■ ABOUT THIS EXERCISE ■
Please repeat only the stretch of records running from the first line through the line that contains "20.09.2024.".

- - - - - - -

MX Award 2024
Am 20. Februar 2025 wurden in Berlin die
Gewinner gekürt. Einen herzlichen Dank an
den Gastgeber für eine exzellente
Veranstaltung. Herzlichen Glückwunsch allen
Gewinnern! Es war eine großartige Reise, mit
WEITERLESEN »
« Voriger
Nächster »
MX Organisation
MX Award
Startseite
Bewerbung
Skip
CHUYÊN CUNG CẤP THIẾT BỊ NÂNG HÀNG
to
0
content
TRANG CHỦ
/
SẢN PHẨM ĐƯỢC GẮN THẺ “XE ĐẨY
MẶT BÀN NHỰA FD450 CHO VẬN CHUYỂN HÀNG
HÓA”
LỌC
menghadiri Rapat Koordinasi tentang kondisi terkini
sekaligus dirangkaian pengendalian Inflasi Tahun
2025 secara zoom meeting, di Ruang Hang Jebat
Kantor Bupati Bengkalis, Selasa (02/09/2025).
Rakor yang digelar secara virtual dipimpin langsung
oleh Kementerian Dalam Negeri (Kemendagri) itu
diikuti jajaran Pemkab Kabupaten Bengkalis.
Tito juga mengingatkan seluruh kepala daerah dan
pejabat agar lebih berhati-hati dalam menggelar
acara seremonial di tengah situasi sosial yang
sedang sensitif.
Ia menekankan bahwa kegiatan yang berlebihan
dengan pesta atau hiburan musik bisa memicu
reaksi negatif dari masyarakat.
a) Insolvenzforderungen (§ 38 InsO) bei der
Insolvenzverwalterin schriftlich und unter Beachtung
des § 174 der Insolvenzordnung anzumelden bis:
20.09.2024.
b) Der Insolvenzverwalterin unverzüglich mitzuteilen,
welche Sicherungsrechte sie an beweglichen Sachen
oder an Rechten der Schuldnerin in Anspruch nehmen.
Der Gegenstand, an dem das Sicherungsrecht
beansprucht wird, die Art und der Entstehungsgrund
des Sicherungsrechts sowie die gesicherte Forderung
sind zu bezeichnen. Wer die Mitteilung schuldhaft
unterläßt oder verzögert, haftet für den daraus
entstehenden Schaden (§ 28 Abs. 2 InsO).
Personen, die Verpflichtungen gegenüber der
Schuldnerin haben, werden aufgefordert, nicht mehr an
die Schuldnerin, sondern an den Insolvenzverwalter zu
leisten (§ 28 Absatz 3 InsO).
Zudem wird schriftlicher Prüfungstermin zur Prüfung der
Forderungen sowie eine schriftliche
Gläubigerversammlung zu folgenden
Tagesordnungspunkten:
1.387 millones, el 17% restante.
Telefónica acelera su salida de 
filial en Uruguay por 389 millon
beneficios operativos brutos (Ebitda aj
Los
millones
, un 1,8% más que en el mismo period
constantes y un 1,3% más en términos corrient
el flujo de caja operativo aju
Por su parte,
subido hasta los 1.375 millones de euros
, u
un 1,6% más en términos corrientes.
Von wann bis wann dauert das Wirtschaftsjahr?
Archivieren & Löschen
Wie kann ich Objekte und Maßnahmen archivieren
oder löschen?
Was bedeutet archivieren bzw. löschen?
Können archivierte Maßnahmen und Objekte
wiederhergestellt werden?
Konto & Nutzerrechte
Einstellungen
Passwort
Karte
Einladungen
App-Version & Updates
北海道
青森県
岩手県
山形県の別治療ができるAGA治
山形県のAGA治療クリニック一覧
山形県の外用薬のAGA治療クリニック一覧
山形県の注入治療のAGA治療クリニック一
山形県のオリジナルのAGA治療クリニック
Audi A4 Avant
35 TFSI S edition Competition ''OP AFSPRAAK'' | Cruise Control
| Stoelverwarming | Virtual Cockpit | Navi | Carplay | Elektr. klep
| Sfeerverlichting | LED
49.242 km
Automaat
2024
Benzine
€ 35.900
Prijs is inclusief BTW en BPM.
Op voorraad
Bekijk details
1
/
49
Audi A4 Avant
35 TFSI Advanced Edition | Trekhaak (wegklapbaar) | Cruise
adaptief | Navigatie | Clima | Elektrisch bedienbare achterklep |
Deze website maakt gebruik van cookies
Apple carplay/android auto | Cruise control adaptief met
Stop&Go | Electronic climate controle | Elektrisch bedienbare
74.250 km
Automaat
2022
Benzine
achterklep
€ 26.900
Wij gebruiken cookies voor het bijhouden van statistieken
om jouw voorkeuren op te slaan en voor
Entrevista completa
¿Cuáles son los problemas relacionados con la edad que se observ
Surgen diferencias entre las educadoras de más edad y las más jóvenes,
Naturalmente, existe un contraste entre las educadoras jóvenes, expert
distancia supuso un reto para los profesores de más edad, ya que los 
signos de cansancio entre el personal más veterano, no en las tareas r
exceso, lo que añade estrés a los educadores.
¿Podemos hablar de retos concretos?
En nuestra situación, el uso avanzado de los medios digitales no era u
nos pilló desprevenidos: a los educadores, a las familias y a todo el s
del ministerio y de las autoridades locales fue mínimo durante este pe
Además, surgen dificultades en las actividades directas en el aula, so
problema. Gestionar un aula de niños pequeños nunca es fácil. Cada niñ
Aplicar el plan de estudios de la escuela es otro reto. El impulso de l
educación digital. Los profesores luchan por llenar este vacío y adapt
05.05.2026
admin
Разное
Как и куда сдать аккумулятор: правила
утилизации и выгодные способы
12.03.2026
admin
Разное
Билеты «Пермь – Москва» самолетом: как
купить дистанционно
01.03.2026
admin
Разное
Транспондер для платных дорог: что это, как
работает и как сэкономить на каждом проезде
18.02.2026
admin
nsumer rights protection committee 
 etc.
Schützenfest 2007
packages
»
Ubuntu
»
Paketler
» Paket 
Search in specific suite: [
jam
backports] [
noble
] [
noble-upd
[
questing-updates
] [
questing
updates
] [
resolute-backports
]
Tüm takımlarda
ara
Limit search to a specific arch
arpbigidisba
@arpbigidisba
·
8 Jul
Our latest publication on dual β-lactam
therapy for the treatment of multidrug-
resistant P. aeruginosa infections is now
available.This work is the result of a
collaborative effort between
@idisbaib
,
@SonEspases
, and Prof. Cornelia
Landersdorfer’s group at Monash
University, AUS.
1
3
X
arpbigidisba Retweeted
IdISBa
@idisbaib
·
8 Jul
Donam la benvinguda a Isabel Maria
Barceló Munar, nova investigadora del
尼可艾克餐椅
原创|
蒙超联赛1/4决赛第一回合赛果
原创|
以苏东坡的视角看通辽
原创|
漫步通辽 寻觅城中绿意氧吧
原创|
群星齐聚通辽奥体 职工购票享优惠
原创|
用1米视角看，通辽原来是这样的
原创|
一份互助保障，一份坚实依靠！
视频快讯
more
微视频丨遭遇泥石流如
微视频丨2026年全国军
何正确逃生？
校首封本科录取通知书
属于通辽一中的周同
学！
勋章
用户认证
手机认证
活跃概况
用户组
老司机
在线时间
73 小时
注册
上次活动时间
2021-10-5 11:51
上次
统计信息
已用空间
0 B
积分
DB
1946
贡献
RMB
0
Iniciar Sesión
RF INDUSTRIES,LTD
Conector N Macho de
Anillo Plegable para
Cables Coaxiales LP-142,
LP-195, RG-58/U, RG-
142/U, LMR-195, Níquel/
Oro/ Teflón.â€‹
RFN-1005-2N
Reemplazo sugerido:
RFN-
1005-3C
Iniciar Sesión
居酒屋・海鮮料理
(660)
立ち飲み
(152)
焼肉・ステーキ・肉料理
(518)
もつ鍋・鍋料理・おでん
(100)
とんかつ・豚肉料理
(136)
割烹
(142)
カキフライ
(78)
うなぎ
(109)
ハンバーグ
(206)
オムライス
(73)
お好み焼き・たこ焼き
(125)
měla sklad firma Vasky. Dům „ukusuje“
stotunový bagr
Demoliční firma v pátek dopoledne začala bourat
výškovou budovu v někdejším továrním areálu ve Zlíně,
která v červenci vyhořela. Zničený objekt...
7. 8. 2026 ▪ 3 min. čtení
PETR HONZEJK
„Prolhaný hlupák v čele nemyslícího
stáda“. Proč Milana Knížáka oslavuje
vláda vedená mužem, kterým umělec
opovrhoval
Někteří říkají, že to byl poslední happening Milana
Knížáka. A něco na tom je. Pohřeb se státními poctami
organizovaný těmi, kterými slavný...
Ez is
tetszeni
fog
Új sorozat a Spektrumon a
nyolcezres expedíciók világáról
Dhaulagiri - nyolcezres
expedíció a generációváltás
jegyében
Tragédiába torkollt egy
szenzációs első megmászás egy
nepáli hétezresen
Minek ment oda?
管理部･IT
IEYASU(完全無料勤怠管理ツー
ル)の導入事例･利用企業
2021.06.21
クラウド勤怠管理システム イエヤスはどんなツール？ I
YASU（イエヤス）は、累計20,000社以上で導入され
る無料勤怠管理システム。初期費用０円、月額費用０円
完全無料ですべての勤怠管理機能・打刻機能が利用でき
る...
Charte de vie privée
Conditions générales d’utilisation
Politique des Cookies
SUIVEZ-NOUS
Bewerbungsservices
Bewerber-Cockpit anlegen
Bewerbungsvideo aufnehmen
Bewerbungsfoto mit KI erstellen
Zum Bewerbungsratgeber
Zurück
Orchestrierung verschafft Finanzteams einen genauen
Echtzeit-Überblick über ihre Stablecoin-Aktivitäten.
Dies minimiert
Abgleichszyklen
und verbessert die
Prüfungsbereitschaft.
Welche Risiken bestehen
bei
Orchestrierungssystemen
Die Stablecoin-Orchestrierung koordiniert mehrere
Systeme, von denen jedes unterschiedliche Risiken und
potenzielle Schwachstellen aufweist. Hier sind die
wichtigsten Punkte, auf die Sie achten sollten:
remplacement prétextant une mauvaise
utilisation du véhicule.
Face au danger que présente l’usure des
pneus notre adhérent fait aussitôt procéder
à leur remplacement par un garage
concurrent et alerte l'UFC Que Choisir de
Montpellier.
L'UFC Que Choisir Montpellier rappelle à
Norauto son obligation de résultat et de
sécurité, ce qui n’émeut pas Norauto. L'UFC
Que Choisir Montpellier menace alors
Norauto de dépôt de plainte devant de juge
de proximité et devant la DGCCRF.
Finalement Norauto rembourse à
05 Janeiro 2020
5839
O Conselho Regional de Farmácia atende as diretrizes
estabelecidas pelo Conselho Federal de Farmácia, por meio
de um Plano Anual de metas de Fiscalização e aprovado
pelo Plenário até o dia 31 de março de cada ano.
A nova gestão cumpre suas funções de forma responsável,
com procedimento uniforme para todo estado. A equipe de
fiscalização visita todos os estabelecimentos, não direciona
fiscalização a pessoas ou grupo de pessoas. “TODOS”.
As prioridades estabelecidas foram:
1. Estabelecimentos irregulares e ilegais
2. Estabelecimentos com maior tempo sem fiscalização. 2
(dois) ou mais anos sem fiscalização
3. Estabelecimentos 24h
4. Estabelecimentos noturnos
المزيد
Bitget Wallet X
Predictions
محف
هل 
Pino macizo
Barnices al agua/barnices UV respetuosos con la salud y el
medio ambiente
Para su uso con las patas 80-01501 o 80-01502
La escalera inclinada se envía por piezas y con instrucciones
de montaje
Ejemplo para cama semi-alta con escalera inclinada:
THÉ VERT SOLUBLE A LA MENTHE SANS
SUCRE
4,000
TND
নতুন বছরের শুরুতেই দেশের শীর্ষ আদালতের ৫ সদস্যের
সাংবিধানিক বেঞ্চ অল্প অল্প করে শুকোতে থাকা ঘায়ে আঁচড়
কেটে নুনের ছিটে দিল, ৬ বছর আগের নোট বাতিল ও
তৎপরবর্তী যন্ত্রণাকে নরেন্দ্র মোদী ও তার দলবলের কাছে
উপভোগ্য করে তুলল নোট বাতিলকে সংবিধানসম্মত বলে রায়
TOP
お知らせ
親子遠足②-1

- - - - - - -

■ SOLVED EXERCISE ■
MX Award 2024
Am 20. Februar 2025 wurden in Berlin die
Gewinner gekürt. Einen herzlichen Dank an
den Gastgeber für eine exzellente
Veranstaltung. Herzlichen Glückwunsch allen
Gewinnern! Es war eine großartige Reise, mit
WEITERLESEN »
« Voriger
Nächster »
MX Organisation
MX Award
Startseite
Bewerbung
Skip
CHUYÊN CUNG CẤP THIẾT BỊ NÂNG HÀNG
to
0
content
TRANG CHỦ
/
SẢN PHẨM ĐƯỢC GẮN THẺ “XE ĐẨY
MẶT BÀN NHỰA FD450 CHO VẬN CHUYỂN HÀNG
HÓA”
LỌC
menghadiri Rapat Koordinasi tentang kondisi terkini
sekaligus dirangkaian pengendalian Inflasi Tahun
2025 secara zoom meeting, di Ruang Hang Jebat
Kantor Bupati Bengkalis, Selasa (02/09/2025).
Rakor yang digelar secara virtual dipimpin langsung
oleh Kementerian Dalam Negeri (Kemendagri) itu
diikuti jajaran Pemkab Kabupaten Bengkalis.
Tito juga mengingatkan seluruh kepala daerah dan
pejabat agar lebih berhati-hati dalam menggelar
acara seremonial di tengah situasi sosial yang
sedang sensitif.
Ia menekankan bahwa kegiatan yang berlebihan
dengan pesta atau hiburan musik bisa memicu
reaksi negatif dari masyarakat.
a) Insolvenzforderungen (§ 38 InsO) bei der
Insolvenzverwalterin schriftlich und unter Beachtung
des § 174 der Insolvenzordnung anzumelden bis:
20.09.2024.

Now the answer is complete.